We have tools and materials for work, then let’s start coding! Open notebook and import core packages:

import pygmt
import pandas as pd

With pandas we can load a dataset from a CSV file:

df = pd.read_csv('data_locs.csv', sep=';')

Filename (data_locs.csv) is a path to the file I defined, but you must change it if you have a different file to work with. Maybe you’ve realized that additional argument sep (separator) with a semicolon symbol is passed. It is an artifact from my dataset created in the Polish version of Excel, where commas are used to separate decimal numbers. In the USA, and every programming language, you use a dot to describe a half like that: 0.5, but in Polish and a few European languages that I know, a comma is used instead, and a half is written like that: 0,5. That’s why CSV files cannot be comma-separated, but semicolon-separated or tab-separated. It is not important for our analysis, I’m pointing it out to clarify this – possibly – strange separator.

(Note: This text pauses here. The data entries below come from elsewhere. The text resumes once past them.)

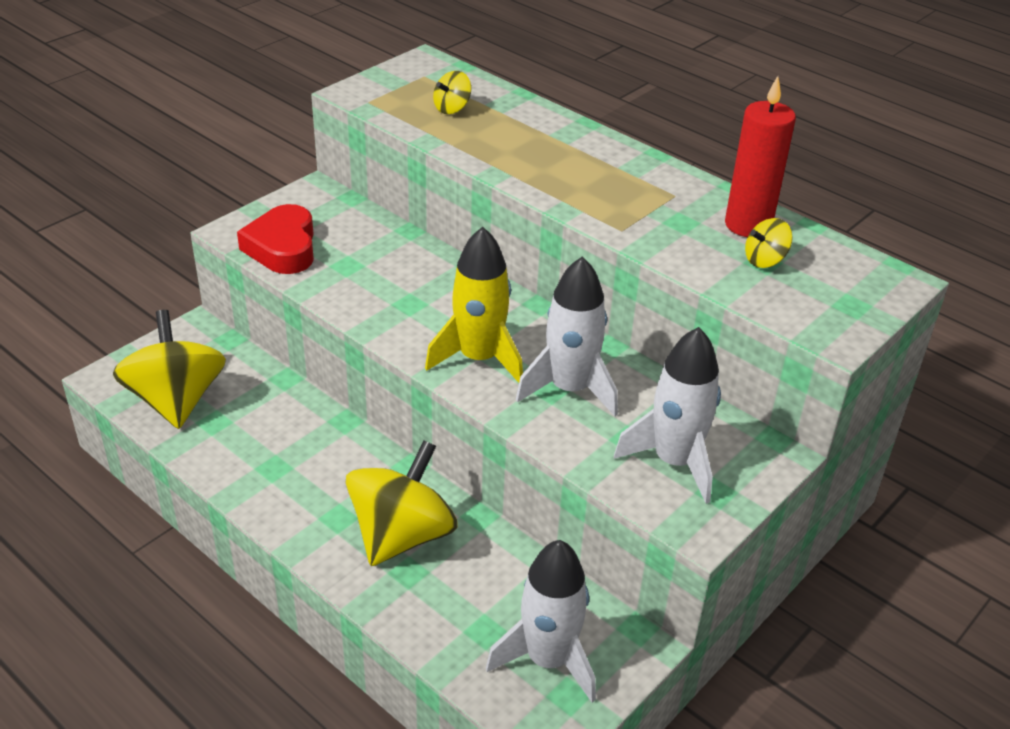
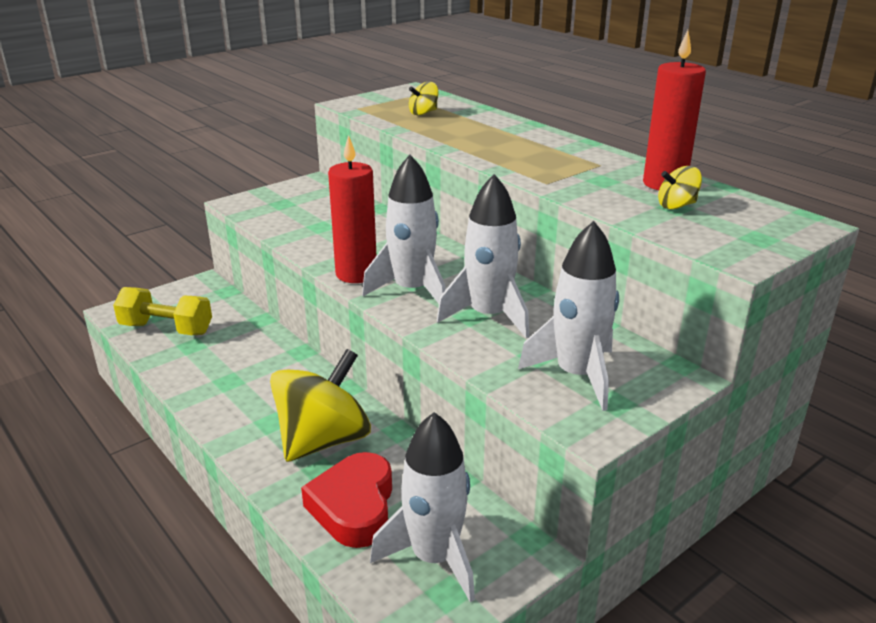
camera: 10 degrees right, 10 degrees down
yellow spinning top [113,310,226,429] -> yellow dumbbell [113,287,212,335]
red heart [237,204,314,274] -> red heart moved to [301,452,392,548]
yellow rocket [425,227,523,383] -> white rocket [362,155,446,304]
none -> red candle [328,135,377,283]

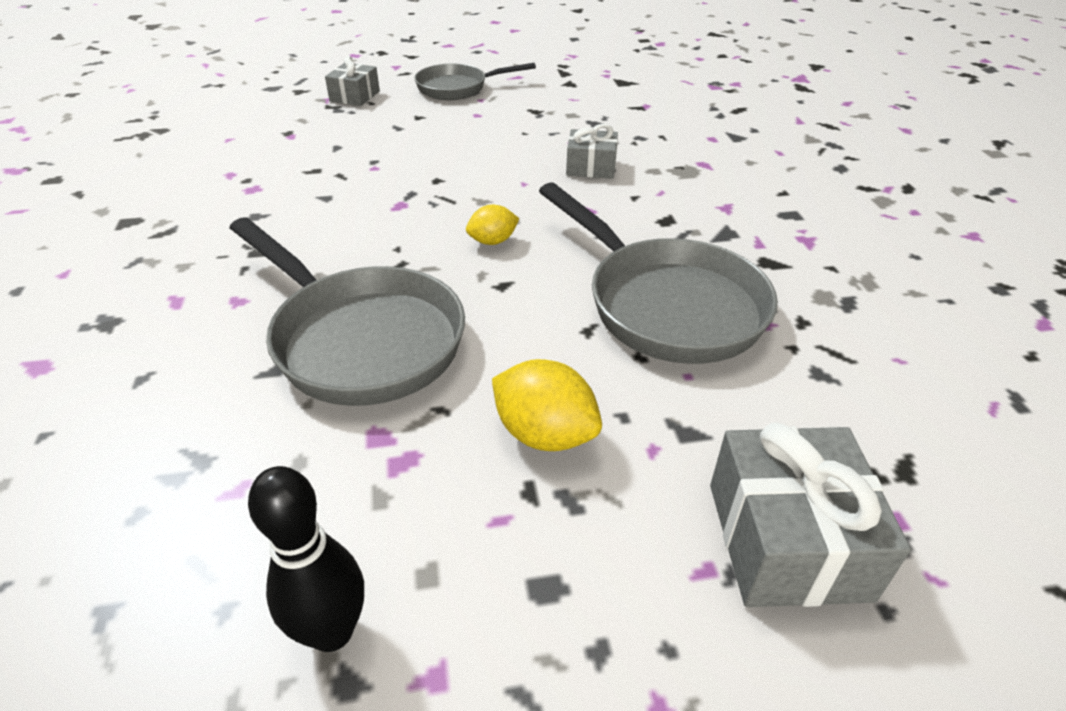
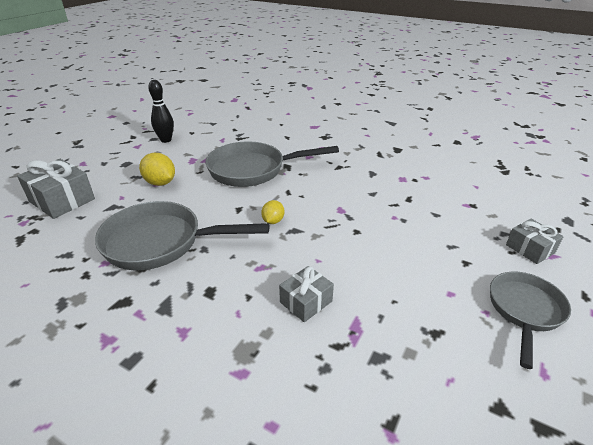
camera: 130 degrees right, 5 degrees down
yellow lemon [492,359,602,451] -> yellow lemon turned 60 degrees clockwise [139,153,175,186]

We have data prepared, thus we can build a canvas for analysis. First, we should define the boundaries of a region of interest:

region = [
    df.Longitude.min() - 1,
    df.Longitude.max() + 1,
    df.Latitude.min() - 1,
    df.Latitude.max() + 1,
]

And we can jump into plotting:

fig = pygmt.Figure()
fig.basemap(region=region, projection="M15c", frame=True)
fig.coast(land="black", water="skyblue")
fig.plot(x=df.Longitude, y=df.Latitude, style="c0.3c", fill="white", pen="black")
fig.show()

The map of Poland, Lithuania, Latvia, Estonia, Finland and Baltic Sea with points showing were author traveled. — The first map is on a planar projection.

And it is not something that we expected! The map is on planar projection and will be distorted if we try to shrink it along the North-South axis. The other problem is that our points are no different from each other, but we have prepared categories in the Reason column that we might use. We start from the second problem and return to squaring a rectangle in the next step.

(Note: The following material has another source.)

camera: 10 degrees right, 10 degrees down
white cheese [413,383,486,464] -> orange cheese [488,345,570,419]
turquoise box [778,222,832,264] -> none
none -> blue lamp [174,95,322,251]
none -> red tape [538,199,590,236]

To paint points according to a category of the Reason we must change this column type and perform an operation known as label encoding. We can assign integer values to categories from categorical columns, it is a valuable property for machine learning purposes but also for data visualization. It can be done with two lines of code in pandas:

df['Reason'] = pd.Categorical(df['Reason'])
df['Val'] = df['Reason'].cat.codes

And with that, we can make our map more interesting:

fig = pygmt.Figure()
fig.basemap(region=region, projection="M15c", frame=True)
fig.coast(land="black", water="skyblue")
pygmt.makecpt(cmap="plasma", series=[df['Val'].min(), df['Val'].max()])
fig.plot(
    x=df.Longitude,
    y=df.Latitude,
    fill=df['Val'],
    cmap=True,
    style="c0.5c",
    pen="black",
)
fig.show()

The map of Poland, Lithuania, Latvia, Estonia, Finland and Baltic Sea with points showing were author traveled, but now points have different colors. — The second map is useful for analytics but not for Instagram posting.

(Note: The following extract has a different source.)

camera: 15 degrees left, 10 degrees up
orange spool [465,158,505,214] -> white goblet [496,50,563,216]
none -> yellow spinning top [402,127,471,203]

The second map looks more decent. Decisions or analyses could be made based on the point patterns and their classes. But it isn’t a map that might be posted on social media. The problem of the width-to-height ratio still exists. The solution is to change the projection from planar to spherical and the angle of view! After a short time, we can create an entirely different map:

fig = pygmt.Figure()
fig.basemap(region=region, projection="G12/55.5/22c+a90+t40+v60/60+w0+z1000", frame=True)
fig.coast(land="#F5F5F5", water="#82CAFA", borders='1/1p')
pygmt.makecpt(cmap="viridis", series=[df['Val'].min(), df['Val'].max()])
fig.plot(
    x=df.Longitude,
    y=df.Latitude,
    fill=df['Val'],
    cmap=True,
    style="c0.5c",
    pen="black",
)
# fig.savefig('our_travels_2022.png')
fig.show()